Data excerpts

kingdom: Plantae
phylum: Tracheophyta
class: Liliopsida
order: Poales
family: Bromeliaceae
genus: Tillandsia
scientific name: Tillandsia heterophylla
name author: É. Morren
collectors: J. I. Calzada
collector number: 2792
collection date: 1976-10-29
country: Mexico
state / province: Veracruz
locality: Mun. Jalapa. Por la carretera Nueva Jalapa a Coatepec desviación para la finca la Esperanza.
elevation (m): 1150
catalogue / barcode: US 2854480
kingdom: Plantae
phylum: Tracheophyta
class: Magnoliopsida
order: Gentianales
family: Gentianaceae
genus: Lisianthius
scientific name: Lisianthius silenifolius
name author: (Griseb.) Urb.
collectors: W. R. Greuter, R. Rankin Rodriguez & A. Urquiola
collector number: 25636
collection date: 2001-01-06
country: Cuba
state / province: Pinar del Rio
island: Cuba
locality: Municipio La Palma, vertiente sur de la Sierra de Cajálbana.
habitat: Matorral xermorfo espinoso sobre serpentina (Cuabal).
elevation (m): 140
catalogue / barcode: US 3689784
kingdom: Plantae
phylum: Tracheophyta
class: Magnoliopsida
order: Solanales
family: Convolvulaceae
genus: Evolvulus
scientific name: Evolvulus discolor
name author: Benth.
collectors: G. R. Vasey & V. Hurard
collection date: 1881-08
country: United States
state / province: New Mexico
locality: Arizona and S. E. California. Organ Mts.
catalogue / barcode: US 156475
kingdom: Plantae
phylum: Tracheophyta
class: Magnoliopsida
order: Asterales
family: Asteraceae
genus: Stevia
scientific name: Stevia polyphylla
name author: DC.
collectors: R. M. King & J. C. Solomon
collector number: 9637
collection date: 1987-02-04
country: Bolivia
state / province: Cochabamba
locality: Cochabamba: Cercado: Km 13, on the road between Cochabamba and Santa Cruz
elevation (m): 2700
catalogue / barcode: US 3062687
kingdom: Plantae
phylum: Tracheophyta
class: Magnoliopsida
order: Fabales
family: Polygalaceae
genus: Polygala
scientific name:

— To be done —
Present every line above as a Markdown table with the columns Number and Line, where Number counts the lines in order and blank lines are omitted.

— Task solution —
| Number | Line |
|---|---|
| 1 | kingdom: Plantae |
| 2 | phylum: Tracheophyta |
| 3 | class: Liliopsida |
| 4 | order: Poales |
| 5 | family: Bromeliaceae |
| 6 | genus: Tillandsia |
| 7 | scientific name: Tillandsia heterophylla |
| 8 | name author: É. Morren |
| 9 | collectors: J. I. Calzada |
| 10 | collector number: 2792 |
| 11 | collection date: 1976-10-29 |
| 12 | country: Mexico |
| 13 | state / province: Veracruz |
| 14 | locality: Mun. Jalapa. Por la carretera Nueva Jalapa a Coatepec desviación para la finca la Esperanza. |
| 15 | elevation (m): 1150 |
| 16 | catalogue / barcode: US 2854480 |
| 17 | kingdom: Plantae |
| 18 | phylum: Tracheophyta |
| 19 | class: Magnoliopsida |
| 20 | order: Gentianales |
| 21 | family: Gentianaceae |
| 22 | genus: Lisianthius |
| 23 | scientific name: Lisianthius silenifolius |
| 24 | name author: (Griseb.) Urb. |
| 25 | collectors: W. R. Greuter, R. Rankin Rodriguez & A. Urquiola |
| 26 | collector number: 25636 |
| 27 | collection date: 2001-01-06 |
| 28 | country: Cuba |
| 29 | state / province: Pinar del Rio |
| 30 | island: Cuba |
| 31 | locality: Municipio La Palma, vertiente sur de la Sierra de Cajálbana. |
| 32 | habitat: Matorral xermorfo espinoso sobre serpentina (Cuabal). |
| 33 | elevation (m): 140 |
| 34 | catalogue / barcode: US 3689784 |
| 35 | kingdom: Plantae |
| 36 | phylum: Tracheophyta |
| 37 | class: Magnoliopsida |
| 38 | order: Solanales |
| 39 | family: Convolvulaceae |
| 40 | genus: Evolvulus |
| 41 | scientific name: Evolvulus discolor |
| 42 | name author: Benth. |
| 43 | collectors: G. R. Vasey & V. Hurard |
| 44 | collection date: 1881-08 |
| 45 | country: United States |
| 46 | state / province: New Mexico |
| 47 | locality: Arizona and S. E. California. Organ Mts. |
| 48 | catalogue / barcode: US 156475 |
| 49 | kingdom: Plantae |
| 50 | phylum: Tracheophyta |
| 51 | class: Magnoliopsida |
| 52 | order: Asterales |
| 53 | family: Asteraceae |
| 54 | genus: Stevia |
| 55 | scientific name: Stevia polyphylla |
| 56 | name author: DC. |
| 57 | collectors: R. M. King & J. C. Solomon |
| 58 | collector number: 9637 |
| 59 | collection date: 1987-02-04 |
| 60 | country: Bolivia |
| 61 | state / province: Cochabamba |
| 62 | locality: Cochabamba: Cercado: Km 13, on the road between Cochabamba and Santa Cruz |
| 63 | elevation (m): 2700 |
| 64 | catalogue / barcode: US 3062687 |
| 65 | kingdom: Plantae |
| 66 | phylum: Tracheophyta |
| 67 | class: Magnoliopsida |
| 68 | order: Fabales |
| 69 | family: Polygalaceae |
| 70 | genus: Polygala |
| 71 | scientific name: |